On the weekly chart of iShares Nasdaq Biotechnology (IBB) I have highlighted the correction that occurred in 2014.
- This correction lasted eight weeks as it dropped IBB 24.6% from its high.
- The correction low in 2015 occurred on April15.
- IBB came close to its weekly starc- band on several occasions.
- The seasonal tendency is for biotech to top out in January and then bottom on June 20.
- The rising 20-week EMA is at $322.18 with the weekly starc- band at $310.99.
- This zone is a likely downside target with more important support in the $290-$300 area.
- The upper trading channel (line d) and starc+ band were tested two weeks ago.
- The weekly RS line has turned lower but did make a new high with prices.
- The RS line has good support at the uptrend, line f, and its WMA.
- The weekly OBV broke through resistance, line g, at the end of February.
- There is resistance now in the $355-$360 area.
Next: Two More Biotech Stocks to Watch|pagebreak|
Regeneron Pharmaceuticals (REGN) moved above its WMA two weeks ago before reversing this week.
- There is next support in the $437 area with the rising 20-week EMA at $417.19.
- The uptrend from the 2014 lows, line a, is in the $390 area.
- The weekly starc- band is now at $380.51.
- The weekly relative performance did confirm the recent highs and is well above support at line b.
- The RS analysis of REGN was featured in last week’s trading lesson.
- The weekly OBV broke its downtrend, line c, three weeks ago, but it did not confirm the recent highs.
- There is initial resistance now in the $470-$475 area.
Gilead Sciences (GILD) held up better than most biotech stocks on Wednesday as it was down just 1.55%.
- The weekly chart shows a narrow range recently as the quarterly pivot at $99.01 is being tested.
- A weekly close under $95.81 is likely to trigger heavier selling.
- The weekly starc- band is at $87.70 with the uptrend just below $85.

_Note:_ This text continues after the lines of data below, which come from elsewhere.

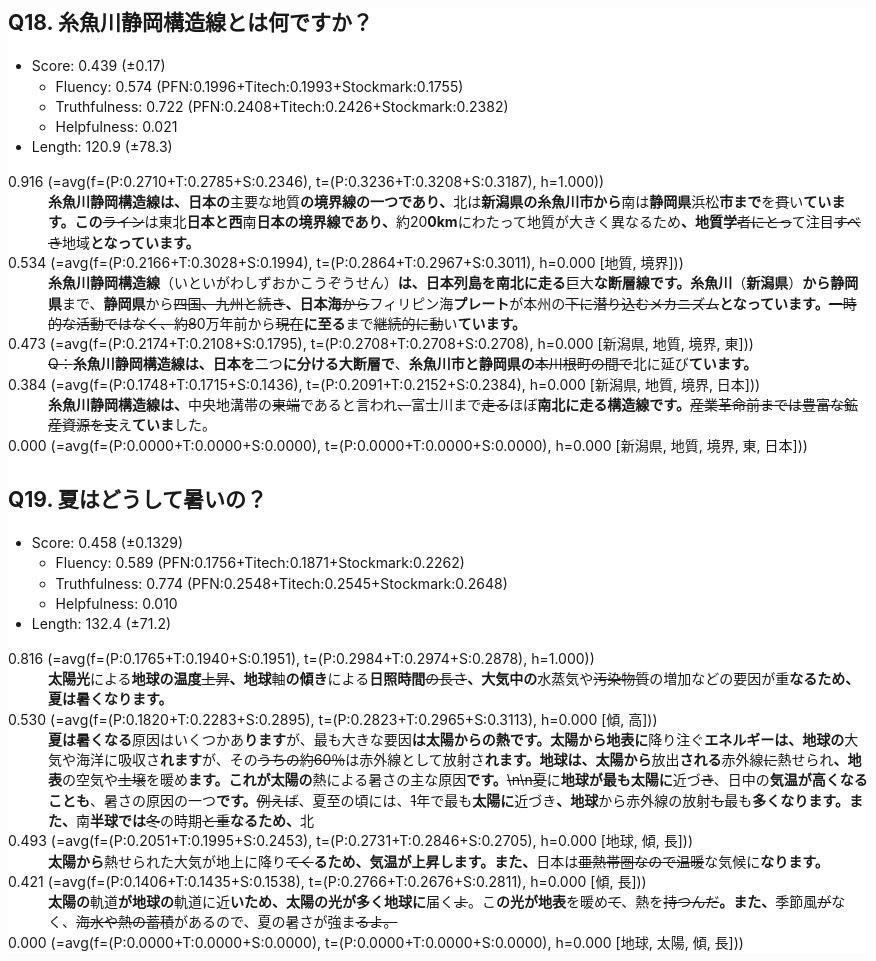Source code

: ## <a name="Q18"></a>Q18. 糸魚川静岡構造線とは何ですか？

- Score: 0.439 (±0.17)
  - Fluency: 0.574 (PFN:0.1996+Titech:0.1993+Stockmark:0.1755)
  - Truthfulness: 0.722 (PFN:0.2408+Titech:0.2426+Stockmark:0.2382)
  - Helpfulness: 0.021
- Length: 120.9 (±78.3)

<dl>
<dt>0.916 (=avg(f=(P:0.2710+T:0.2785+S:0.2346), t=(P:0.3236+T:0.3208+S:0.3187), h=1.000))</dt>
<dd><b>糸魚川静岡構造線は、日本の</b>主要な地質<b>の境界線の一つであり、</b>北は<b>新潟県の糸魚川市から</b>南は<b>静岡県</b>浜松<b>市まで</b>を<s>貫</s>い<b>ています。この</b><s>ライン</s>は東北<b>日本と西</b>南<b>日本の境界線であり、</b>約20<b>0km</b>にわたって地質が大きく異なるため<b>、地質学</b><s>者にとっ</s>て注目<s>すべき</s>地域<b>となっています。</b></dd>
<dt>0.534 (=avg(f=(P:0.2166+T:0.3028+S:0.1994), t=(P:0.2864+T:0.2967+S:0.3011), h=0.000 [地質, 境界]))</dt>
<dd><b>糸魚川静岡構造線</b>（いといがわしずおかこうぞうせん）<b>は、日本列島を南北に走る</b>巨大<b>な断層線です。糸魚川</b>（<b>新潟県</b>）<b>から静岡県</b>まで、<b>静岡県</b>から<s>四国、九州と続き</s><b>、日本海</b><s>から</s>フィリピン海<b>プレート</b>が本州の<s>下に潜り込むメカニズム</s><b>となっています。</b><s>一時的な活動ではなく、約8</s>0万年前から<s>現在</s><b>に至る</b>まで<s>継続的に動</s>い<b>ています。</b></dd>
<dt>0.473 (=avg(f=(P:0.2174+T:0.2108+S:0.1795), t=(P:0.2708+T:0.2708+S:0.2708), h=0.000 [新潟県, 地質, 境界, 東]))</dt>
<dd><s>Q：</s><b>糸魚川静岡構造線は、日本を</b>二つ<b>に分ける大断層で</b>、<b>糸魚川市と静岡県の</b><s>本川根町の間で</s>北に延び<b>ています。</b></dd>
<dt>0.384 (=avg(f=(P:0.1748+T:0.1715+S:0.1436), t=(P:0.2091+T:0.2152+S:0.2384), h=0.000 [新潟県, 地質, 境界, 日本]))</dt>
<dd><b>糸魚川静岡構造線は、</b>中央地溝帯の<s>東端</s>であると言われ<s>、</s>富士川まで<s>走る</s>ほぼ<b>南北に走る構造線です。</b><s>産業革命前までは豊富な鉱産資源を支</s>え<b>ていま</b>した。</dd>
<dt>0.000 (=avg(f=(P:0.0000+T:0.0000+S:0.0000), t=(P:0.0000+T:0.0000+S:0.0000), h=0.000 [新潟県, 地質, 境界, 東, 日本]))</dt>
<dd></dd>
</dl>

## <a name="Q19"></a>Q19. 夏はどうして暑いの？

- Score: 0.458 (±0.1329)
  - Fluency: 0.589 (PFN:0.1756+Titech:0.1871+Stockmark:0.2262)
  - Truthfulness: 0.774 (PFN:0.2548+Titech:0.2545+Stockmark:0.2648)
  - Helpfulness: 0.010
- Length: 132.4 (±71.2)

<dl>
<dt>0.816 (=avg(f=(P:0.1765+T:0.1940+S:0.1951), t=(P:0.2984+T:0.2974+S:0.2878), h=1.000))</dt>
<dd><b>太陽光</b>による<b>地球の温度</b><s>上昇</s><b>、地球</b>軸<b>の傾き</b>による<b>日照時間</b><s>の長さ</s><b>、大気中の</b>水蒸気や<s>汚染物質</s>の増加などの要因が重<b>なるため、夏は暑くなります。</b></dd>
<dt>0.530 (=avg(f=(P:0.1820+T:0.2283+S:0.2895), t=(P:0.2823+T:0.2965+S:0.3113), h=0.000 [傾, 高]))</dt>
<dd><b>夏は暑くなる</b>原因はいくつかあ<b>ります</b>が、最も大きな要因<b>は太陽からの熱です。太陽から地表に</b>降り注ぐ<b>エネルギーは、地球の</b>大気や海洋に吸収さ<b>れます</b>が、その<s>うちの約60％</s>は赤外線として放射さ<b>れます。地球は、太陽から</b>放出<b>される</b>赤外線<s>に</s>熱せられ<b>、地表</b>の空気や<s>土壌</s>を暖め<b>ます。これが太陽の</b>熱による暑さの主な原因<b>です。</b><s>&#92;n&#92;n夏</s>に<b>地球が最も太陽に</b>近づ<s>き</s>、日中の<b>気温が高くなることも</b>、暑さの原因の一つ<b>です。</b><s>例えば</s>、夏至の頃には、<s>1</s>年で最も<b>太陽に</b>近づき<b>、地球</b>から赤外線の放射<s>も</s>最も<b>多くなります。また、</b>南<b>半球では</b><s>冬</s>の時期<s>と重</s><b>なるため、</b>北</dd>
<dt>0.493 (=avg(f=(P:0.2051+T:0.1995+S:0.2453), t=(P:0.2731+T:0.2846+S:0.2705), h=0.000 [地球, 傾, 長]))</dt>
<dd><b>太陽から</b>熱せられた大気が地上に降り<s>てく</s><b>るため、気温が上昇します。また、</b>日本は<s>亜熱帯圏なので温暖</s>な気候に<b>なります。</b></dd>
<dt>0.421 (=avg(f=(P:0.1406+T:0.1435+S:0.1538), t=(P:0.2766+T:0.2676+S:0.2811), h=0.000 [傾, 長]))</dt>
<dd><b>太陽の</b>軌道<b>が地球の</b>軌道に近<b>いため、太陽の光が多く地球に</b>届く<s>よ</s>。こ<b>の光が地表</b>を暖め<s>て</s>、熱を<s>持つんだ</s><b>。また、</b>季節風<s>が</s>なく、<s>海水や熱の蓄積</s>があるので、夏の暑さが強ま<s>るよ。</s></dd>
<dt>0.000 (=avg(f=(P:0.0000+T:0.0000+S:0.0000), t=(P:0.0000+T:0.0000+S:0.0000), h=0.000 [地球, 太陽, 傾, 長]))</dt>
<dd></dd>
</dl>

- The weekly RS line has formed lower highs, line f, as it has been diverging from prices.
- The RS line has important support now at line g, which, if broken, would be negative.
- The weekly on-balance volume (OBV) formed a negative divergence, line h, at the October high.
- It shows a pattern of lower highs as it has stayed below its WMA.
- There is long-term OBV support at line 1.
- There is first resistance now at $105.71 and a close above $108 would be positive.
What it Means: I would look for the correction in iShares Nasdaq Biotechnology (IBB) to be shorter than it was in 2014, maybe only six weeks.
Would look for signs of a panic low in the $318-$322 area but it could get down to $310.
For Regeneron Pharmaceuticals (REGN), the support in the $420-$425 area is likely to hold, which is over 6% below current levels. I would not want to see a close below $383.
I expect the selling to increase in Gilead Sciences (GILD) before the correction in the biotech sector is over. This is because of the weak readings of the technical studies as it has not been a market leader since December. Celgene Corp (CELG) and Illumina, Inc. (ILMN) also look vulnerable.
How to Profit: No new recommendation.
Due to unforeseen circumstances, there will not be a Week Ahead column on Friday, March 27, but publication will resume on April 3.